- Born: ? Tepehuánes, Durango
- Died: c. 1616 Durango
- Citizenship: Tepehuán
- Occupation: Religious leader (of the Tepehuán Revolt)

= Quautlatas =

Quautlatas (Northern Tepehuán pronunciation: /quäutlˈätäs/) was a Tepehuán religious leader who inspired the bloody Tepehuán Revolt against the Spanish in Mexico in 1616. Quautlatas was known as "The Tepehuán Prophet".

==The Tepehuán and the Spanish==

The Tepehuán were an agricultural people who lived primarily in the future Mexican state of Durango on the eastern slopes of the Sierra Madre Occidental. Early Spanish explorers described them as numerous but, apparently, a series of epidemics of introduced European diseases reduced their numbers by more than 80 percent. By the time of the revolt their numbers may have been only about 10,000
Spanish silver miners and ranchers began settling in the Tepehuán lands in the 1570s and Jesuit missionaries began work among them in 1596. The Tepehuán seemed relatively receptive to the missionaries and by 1615 a Jesuit could declare that the Tepehuán “showed great progress and were in the things of our holy faith very Hispanic.

What the Jesuits and other Spaniards did not fully comprehend was that the Tepehuán were a people under enormous stress. The recurrent epidemics impoverished them and destroyed their faith in their traditional culture. The missionaries tried to convert them to Christianity by abolishing their religious practices, replacing their leaders with Christians, and introducing Spanish customs. Both missionaries and encomenderos demanded their labor in the mines and the missions and on the ranches. The missionaries perceived they were doing God’s work by baptizing Indians dying of disease; the Indians equated baptism with death.

==The prophet==

In early 1616, an elderly traditional religious leader, Quautlatas, rose to leadership among the Tepehuán and promised to lead them out of bondage.
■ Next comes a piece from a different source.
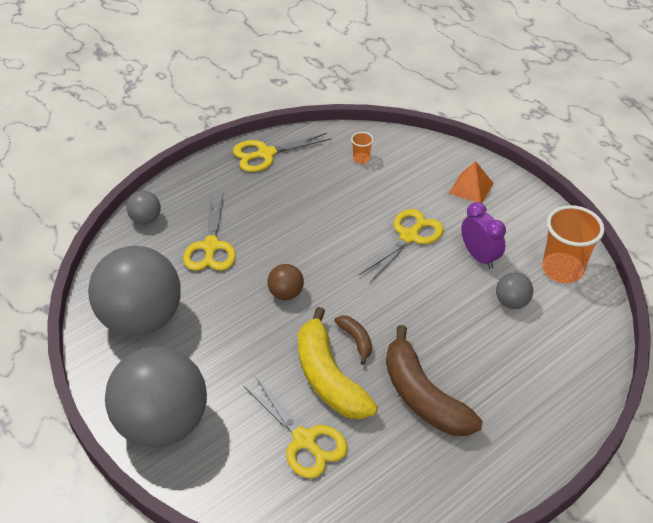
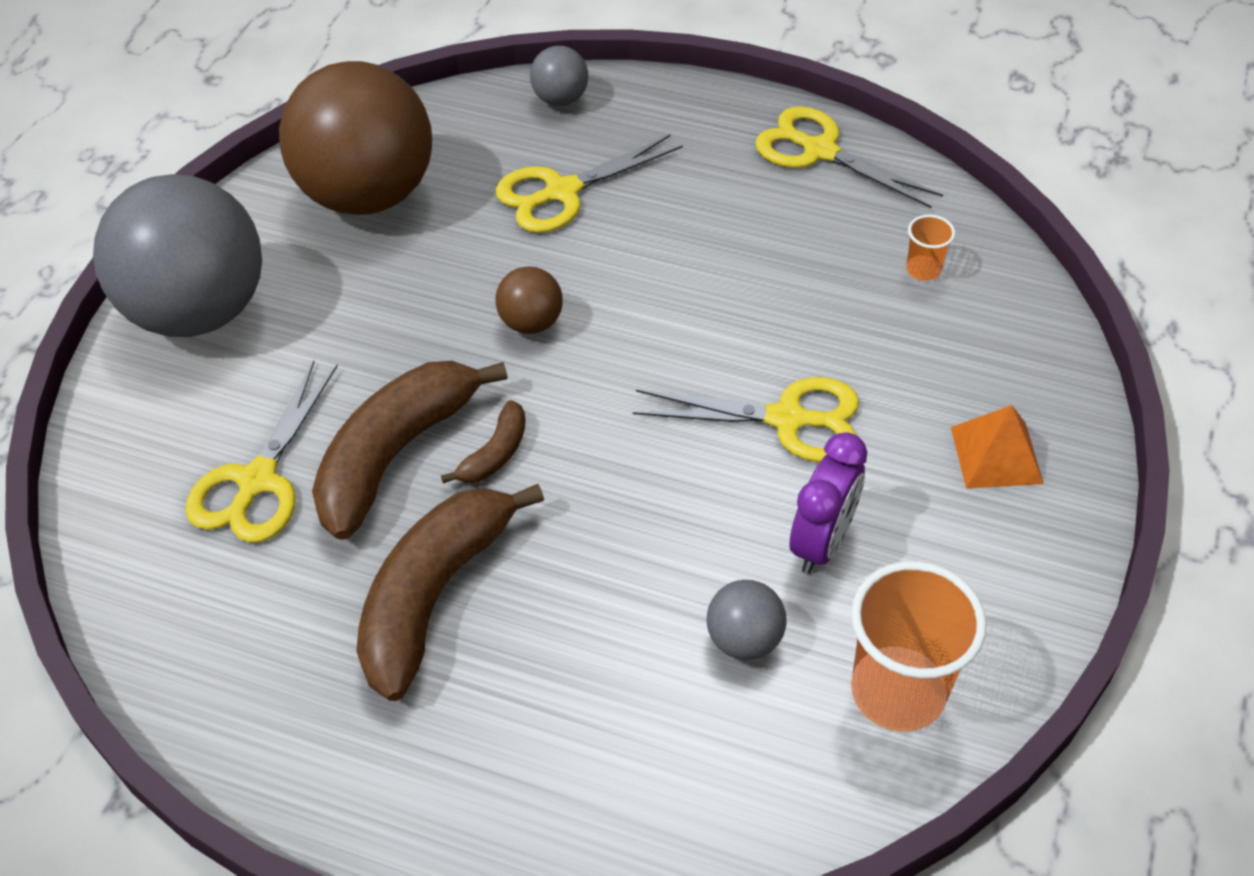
camera: 60 degrees right, 5 degrees up
(141, 319) = (367, 194): grey ball -> brown ball
(328, 377) = (396, 454): yellow banana -> brown banana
Quautlatas had been baptized a Christian and his message to his people had Christian elements in it. He called himself a bishop and carried a broken cross as his idol. To placate the gods, he said, the Tepehuán “would have to cut the throats” of all Christians. “If they did not do this they would receive a terrible punishment in the form of illnesses, plagues, and famine. But if they obeyed him, he promised them…victory over the Spaniards. Even if some of them should die in battle, he promised them that within seven days they would be resurrected…. God would create storms at seas, sinking the Spanish ships and thus preventing additional Spaniards from reaching these lands.”

Quautlatas message was typical of millennial movements such as the Pueblo Revolt led by another messianic figure, Popé, in the same century, and much later events such as the Ghost Dance in the U.S. and the Boxer Rebellion in China. Quautlatas promised divine intervention to return to an idealized past in which the plagues and suffering brought upon the Tepehuán by the Spanish would disappear.

The principal chronicler of the Tepehuán Revolt, the Jesuit priest Andres Perez de Ribas, cited the devil as causing the revolt. It was not mistreatment by the Spanish which caused the revolt but rather “Satan who intervened here, with a pure scheme and design, which was received by these blind people. It enraged their spirit to take up arms against the faith of Christ and all that was Christianity…..This was most clearly demonstrated by the diabolical shamans who had intimate dealings with the Devil and were the main force and instigators of the uprising.” Perez de Ribas compared Quautlatas with the antiChrist.

==The Revolt==

Quautlatas did not lead the Tepehuán in the revolt which began in November 1616. Six war leaders carried out a series of coordinated attacks that left hundreds of Spaniards, including ten priests, and their Indigenous (American Indian) allies dead. (See Tepehuán Revolt) The Spanish counterattack in 1617 and 1618 was brutal. Many Tepehuán who were not killed or enslaved fled to the remotest part of the mountains where they avoided contact with the Spanish for more than 100 years. Quautlatas was apparently killed by the Spanish or died shortly after the war began.
The revolt left the province “destroyed and devastated, almost depopulated of Spaniards. It was one of the three bloodiest and most destructive Indian attempts to throw off Spanish control in northwestern New Spain." (the other two being the Mixton War and the Chichimeca War).